I would highly recommend yoga to everyone, whether you are looking to manage stress, as part of an extended fitness regime or even for ‘me’ time. It is highly important to invest time in your health and for those wishing to learn or increase their knowledge we are fortunate enough to have a surplus of world class Yoga studios with qualified, passionate instructors at our disposal:

A new term to me ‘Eustress’ is briefly explained by Justin Swart:

“Eustress is a term coined by endocrinologist Hans Selye, defined as stress that is healthy, or gives one a feeling of fulfillment or other positive feelings i.e. Engaging in exercise, placing in the top 3 of a race, a job promotion and even love and marriage.
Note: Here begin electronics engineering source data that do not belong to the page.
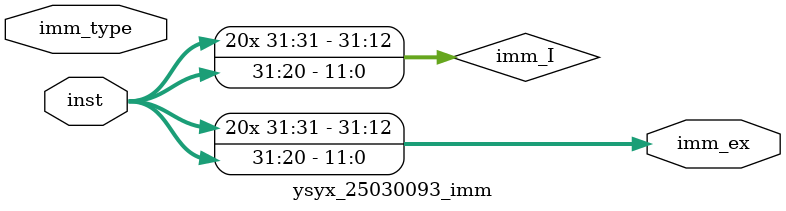
<source format=v>
module ysyx_25030093_imm(
    input [31:0] inst,
    input [2:0] imm_type,
    output [31:0] imm_ex
);
    wire [31:0] imm_I;
    assign imm_I={{21{inst[31]}},inst[30:20]};
    assign imm_ex=imm_I;
endmodule

</source>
Certain types of stress can have positive effects on the body (Eustress) when seen to enhance function while other types have converse negative effects (Distress), also seen as persistent stress that is not resolved through coping or adaptation. Both can be equally taxing on the body, and are cumulative in nature. Various individuals cope better with certain types of stress depending on a person’s way of adapting to change and varied stimuli. Yoga for example may be deemed as an activity that can lead to feelings of fulfillment, while enhancing the functioning of the mind and body. Perfect for aiding distressed corporates clear their minds and deal with the taxing demands of daily life as well as physiologically stimulating their body, to obtain cardio-respiratory and cardiac function benefits.”